Votre réponse : « En avez-vous parlé avec votre médecin ? Ce traitement ne doit pas être arrêté d’un coup. Si vous allez mieux, c’est une très bonne chose et le médecin va pouvoir organiser avec vous l’arrêt progressif de ce médicament. »
- Le médecin m’a prescrit un antibiotique pour 10 jours pour une sinusite. Si je n’ai plus mal avant, puis-je l’arrêter plus tôt ?
Votre réponse : « Non, surtout pas.
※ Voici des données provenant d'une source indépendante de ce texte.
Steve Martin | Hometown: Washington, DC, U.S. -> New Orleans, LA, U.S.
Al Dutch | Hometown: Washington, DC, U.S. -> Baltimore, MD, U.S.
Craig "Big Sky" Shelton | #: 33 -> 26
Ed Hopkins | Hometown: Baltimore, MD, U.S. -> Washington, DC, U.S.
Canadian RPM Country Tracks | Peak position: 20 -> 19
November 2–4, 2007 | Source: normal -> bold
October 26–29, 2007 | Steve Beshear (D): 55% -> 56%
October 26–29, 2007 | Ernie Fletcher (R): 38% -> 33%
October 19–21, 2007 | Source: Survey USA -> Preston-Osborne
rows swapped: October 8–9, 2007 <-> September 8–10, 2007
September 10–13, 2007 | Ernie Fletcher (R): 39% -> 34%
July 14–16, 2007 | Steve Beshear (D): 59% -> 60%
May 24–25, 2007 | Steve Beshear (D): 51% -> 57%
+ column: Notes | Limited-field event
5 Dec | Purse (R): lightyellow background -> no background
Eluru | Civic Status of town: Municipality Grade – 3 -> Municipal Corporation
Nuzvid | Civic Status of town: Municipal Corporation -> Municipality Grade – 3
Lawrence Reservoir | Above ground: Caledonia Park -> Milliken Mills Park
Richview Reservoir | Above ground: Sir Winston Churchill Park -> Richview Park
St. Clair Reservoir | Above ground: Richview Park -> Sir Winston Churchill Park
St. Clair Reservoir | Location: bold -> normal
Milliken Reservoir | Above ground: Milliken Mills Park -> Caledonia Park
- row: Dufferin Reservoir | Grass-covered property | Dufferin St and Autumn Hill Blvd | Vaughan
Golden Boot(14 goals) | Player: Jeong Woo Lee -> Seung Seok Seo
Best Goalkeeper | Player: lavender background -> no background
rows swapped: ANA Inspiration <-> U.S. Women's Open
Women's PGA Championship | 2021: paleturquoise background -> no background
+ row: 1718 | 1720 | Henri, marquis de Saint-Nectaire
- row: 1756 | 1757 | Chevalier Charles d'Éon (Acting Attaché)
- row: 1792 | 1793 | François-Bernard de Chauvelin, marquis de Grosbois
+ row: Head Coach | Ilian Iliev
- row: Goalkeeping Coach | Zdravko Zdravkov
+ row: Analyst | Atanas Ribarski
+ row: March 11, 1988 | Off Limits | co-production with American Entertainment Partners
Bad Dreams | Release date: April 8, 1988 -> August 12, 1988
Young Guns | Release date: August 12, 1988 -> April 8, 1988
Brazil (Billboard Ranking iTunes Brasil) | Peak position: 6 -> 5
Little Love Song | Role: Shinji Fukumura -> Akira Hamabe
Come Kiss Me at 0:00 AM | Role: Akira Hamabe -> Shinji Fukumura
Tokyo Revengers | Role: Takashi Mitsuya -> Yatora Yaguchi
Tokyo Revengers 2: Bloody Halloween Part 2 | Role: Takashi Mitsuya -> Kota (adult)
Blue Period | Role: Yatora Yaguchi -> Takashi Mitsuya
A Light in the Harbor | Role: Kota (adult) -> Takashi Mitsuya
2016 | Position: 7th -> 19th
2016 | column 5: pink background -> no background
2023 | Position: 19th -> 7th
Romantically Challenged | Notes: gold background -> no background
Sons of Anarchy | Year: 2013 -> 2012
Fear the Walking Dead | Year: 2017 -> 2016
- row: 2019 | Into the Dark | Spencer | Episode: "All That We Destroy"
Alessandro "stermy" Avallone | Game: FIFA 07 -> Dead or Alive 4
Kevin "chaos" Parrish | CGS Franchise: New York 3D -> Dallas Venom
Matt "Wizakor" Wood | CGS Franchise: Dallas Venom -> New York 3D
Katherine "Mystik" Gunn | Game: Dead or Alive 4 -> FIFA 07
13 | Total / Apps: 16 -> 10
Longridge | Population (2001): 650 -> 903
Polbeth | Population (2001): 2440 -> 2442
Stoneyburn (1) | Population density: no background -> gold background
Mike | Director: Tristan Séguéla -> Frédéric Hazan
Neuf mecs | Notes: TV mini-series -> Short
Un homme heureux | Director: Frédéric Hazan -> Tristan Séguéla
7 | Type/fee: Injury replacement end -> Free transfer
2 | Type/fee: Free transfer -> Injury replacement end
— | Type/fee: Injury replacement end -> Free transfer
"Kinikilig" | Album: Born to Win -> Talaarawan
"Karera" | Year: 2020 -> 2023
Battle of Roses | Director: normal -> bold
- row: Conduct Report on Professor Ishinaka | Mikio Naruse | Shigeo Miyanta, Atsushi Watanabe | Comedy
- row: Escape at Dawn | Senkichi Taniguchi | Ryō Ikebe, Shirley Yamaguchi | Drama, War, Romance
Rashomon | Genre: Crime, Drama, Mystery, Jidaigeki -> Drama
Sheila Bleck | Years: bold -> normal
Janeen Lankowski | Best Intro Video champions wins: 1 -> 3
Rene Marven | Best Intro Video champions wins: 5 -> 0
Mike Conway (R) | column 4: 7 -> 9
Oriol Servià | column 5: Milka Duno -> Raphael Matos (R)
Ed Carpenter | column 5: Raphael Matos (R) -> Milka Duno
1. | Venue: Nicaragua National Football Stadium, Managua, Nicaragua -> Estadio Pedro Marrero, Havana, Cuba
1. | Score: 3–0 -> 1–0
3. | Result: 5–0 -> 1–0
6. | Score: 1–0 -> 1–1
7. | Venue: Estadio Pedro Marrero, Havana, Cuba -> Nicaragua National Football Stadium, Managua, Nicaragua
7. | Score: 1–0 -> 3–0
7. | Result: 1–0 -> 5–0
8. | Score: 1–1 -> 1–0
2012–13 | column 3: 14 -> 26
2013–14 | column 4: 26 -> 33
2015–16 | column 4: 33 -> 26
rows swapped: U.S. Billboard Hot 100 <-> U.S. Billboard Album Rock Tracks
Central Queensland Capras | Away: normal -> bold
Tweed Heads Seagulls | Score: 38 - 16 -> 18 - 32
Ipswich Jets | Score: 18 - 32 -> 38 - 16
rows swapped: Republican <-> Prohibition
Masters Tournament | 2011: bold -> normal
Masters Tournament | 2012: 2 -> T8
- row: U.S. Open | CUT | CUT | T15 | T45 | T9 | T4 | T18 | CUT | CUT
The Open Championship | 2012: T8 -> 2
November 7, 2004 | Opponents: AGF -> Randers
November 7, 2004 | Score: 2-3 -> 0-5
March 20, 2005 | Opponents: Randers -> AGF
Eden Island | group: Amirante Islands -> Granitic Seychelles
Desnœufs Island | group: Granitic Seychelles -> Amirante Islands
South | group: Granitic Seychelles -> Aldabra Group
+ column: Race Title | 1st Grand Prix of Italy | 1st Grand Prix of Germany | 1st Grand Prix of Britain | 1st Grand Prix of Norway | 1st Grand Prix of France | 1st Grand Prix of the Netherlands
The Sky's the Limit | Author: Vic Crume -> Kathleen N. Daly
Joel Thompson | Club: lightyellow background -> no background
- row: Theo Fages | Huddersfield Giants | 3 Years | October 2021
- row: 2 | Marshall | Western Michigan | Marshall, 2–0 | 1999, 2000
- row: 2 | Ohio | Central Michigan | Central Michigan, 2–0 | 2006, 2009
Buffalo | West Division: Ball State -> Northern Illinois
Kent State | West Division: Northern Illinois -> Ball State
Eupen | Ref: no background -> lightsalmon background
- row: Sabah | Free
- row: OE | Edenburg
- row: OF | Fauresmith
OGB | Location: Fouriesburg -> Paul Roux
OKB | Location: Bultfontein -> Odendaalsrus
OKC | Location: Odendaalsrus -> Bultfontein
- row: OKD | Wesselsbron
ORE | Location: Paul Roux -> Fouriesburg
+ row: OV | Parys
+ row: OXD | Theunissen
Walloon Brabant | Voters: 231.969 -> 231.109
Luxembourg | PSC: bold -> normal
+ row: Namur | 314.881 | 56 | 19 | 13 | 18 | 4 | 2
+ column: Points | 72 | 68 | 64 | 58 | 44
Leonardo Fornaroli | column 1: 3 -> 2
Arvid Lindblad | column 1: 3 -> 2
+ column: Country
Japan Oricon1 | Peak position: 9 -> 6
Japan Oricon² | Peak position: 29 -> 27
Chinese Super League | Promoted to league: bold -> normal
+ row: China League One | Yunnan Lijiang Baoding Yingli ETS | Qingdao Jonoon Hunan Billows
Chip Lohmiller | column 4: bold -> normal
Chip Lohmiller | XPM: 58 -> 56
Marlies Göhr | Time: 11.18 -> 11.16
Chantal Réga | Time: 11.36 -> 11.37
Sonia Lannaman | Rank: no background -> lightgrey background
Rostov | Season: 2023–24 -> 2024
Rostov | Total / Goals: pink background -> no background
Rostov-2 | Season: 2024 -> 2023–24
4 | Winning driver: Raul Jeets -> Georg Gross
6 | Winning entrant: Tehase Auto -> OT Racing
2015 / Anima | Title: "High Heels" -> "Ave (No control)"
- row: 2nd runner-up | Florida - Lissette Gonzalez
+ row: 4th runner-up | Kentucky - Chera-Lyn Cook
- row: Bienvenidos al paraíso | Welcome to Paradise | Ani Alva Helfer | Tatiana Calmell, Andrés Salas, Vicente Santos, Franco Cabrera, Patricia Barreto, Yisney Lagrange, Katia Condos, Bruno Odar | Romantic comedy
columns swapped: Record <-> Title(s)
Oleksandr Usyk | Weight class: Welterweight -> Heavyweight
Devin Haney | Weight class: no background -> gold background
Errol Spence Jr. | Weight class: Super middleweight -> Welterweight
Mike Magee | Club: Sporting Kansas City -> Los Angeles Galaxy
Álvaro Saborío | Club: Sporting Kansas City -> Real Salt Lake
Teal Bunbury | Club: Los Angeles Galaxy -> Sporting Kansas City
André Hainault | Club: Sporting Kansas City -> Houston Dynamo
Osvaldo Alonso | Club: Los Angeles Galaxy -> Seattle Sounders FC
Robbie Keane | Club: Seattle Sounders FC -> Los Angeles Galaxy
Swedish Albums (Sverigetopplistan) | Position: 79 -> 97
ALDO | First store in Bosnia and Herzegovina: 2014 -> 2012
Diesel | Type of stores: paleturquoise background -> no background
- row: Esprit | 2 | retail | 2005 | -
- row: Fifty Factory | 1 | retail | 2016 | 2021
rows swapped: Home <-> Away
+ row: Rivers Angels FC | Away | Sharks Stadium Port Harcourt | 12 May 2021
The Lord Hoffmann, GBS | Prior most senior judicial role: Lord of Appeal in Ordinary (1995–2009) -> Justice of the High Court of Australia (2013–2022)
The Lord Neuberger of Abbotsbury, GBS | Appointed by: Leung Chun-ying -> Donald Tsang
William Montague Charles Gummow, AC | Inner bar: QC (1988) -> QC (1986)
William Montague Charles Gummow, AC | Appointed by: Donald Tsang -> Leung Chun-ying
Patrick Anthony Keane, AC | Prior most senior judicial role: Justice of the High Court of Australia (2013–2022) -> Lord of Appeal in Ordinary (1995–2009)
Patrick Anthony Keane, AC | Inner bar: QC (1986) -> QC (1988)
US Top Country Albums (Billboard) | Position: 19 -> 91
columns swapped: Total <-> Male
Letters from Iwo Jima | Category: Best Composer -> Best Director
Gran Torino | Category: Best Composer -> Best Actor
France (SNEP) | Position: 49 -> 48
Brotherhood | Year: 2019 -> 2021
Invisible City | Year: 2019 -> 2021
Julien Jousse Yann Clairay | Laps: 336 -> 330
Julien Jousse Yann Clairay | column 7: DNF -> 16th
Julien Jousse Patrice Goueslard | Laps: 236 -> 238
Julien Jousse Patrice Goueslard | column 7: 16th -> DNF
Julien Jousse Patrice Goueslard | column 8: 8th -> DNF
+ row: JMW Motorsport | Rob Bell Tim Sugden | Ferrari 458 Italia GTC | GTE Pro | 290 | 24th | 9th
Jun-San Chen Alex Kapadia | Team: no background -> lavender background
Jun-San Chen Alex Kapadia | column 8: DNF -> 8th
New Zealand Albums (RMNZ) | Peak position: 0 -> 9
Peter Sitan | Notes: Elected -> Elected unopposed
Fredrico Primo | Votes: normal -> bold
L’infection pourrait ne pas être traitée entièrement et vous risquez d’entraîner une sélection de bactéries résistantes. »
- Je viens renouveler mon ordonnance mais ne me redonnez pas le traitement pour le cholestérol, il m’en reste, je l’oublie souvent.
Votre réponse : « Que diriez-vous de préparer un pilulier à la semaine ? Vous n’auriez plus à vous demander si vous avez pris ou non votre médicament. »
- J’ai vu une sage-femme qui m’a prescrit une pilule pour la première fois.
Votre réponse : « Je vous conseille de programmer une alarme sur votre téléphone chaque jour à la même heure pour ne pas oublier de la prendre. »
Testez-vous
1. À combien estime-t-on la part de patients ne suivant pas correctement leur traitement chronique ?
a) 30 % ;
b) 40 % ;
c) 50 %.
2. Quels facteurs tendent à diminuer l’observance ?
a) La précarité ;
b) Un entourage compréhensif ;
c) La survenue d’effets indésirables.
3. Quels critères permettent de proposer un bilan partagé de médication ?
a) Un traitement chronique d’au moins 6 mois comprenant au moins 3 principes actifs ;
b) Un traitement chronique d’au moins 6 mois comprenant au moins 5 principes actifs ;
c) Un traitement chronique d’au moins 3 mois comprenant au moins 5 principes actifs.
4. Quels sont les avantages d’un pilulier ?
a) Ils limitent le risque d’oubli de prise des médicaments ;
b) Ils peuvent être préparés à l’avance par des aidants ;
c) Ils sont adaptés à toutes les formes galéniques.
5. Quelles mesures simples améliorent l’observance ?
a) Inscrire les posologies sur les boîtes ;
b) Proposer un plan de prise des médicaments ;
c) Proposer l’utilisation d’un pilulier.
Réponses : 1. c) ; 2. a) et c) ; 3. b) ; 4. a) et b) ; 5. a), b) et c).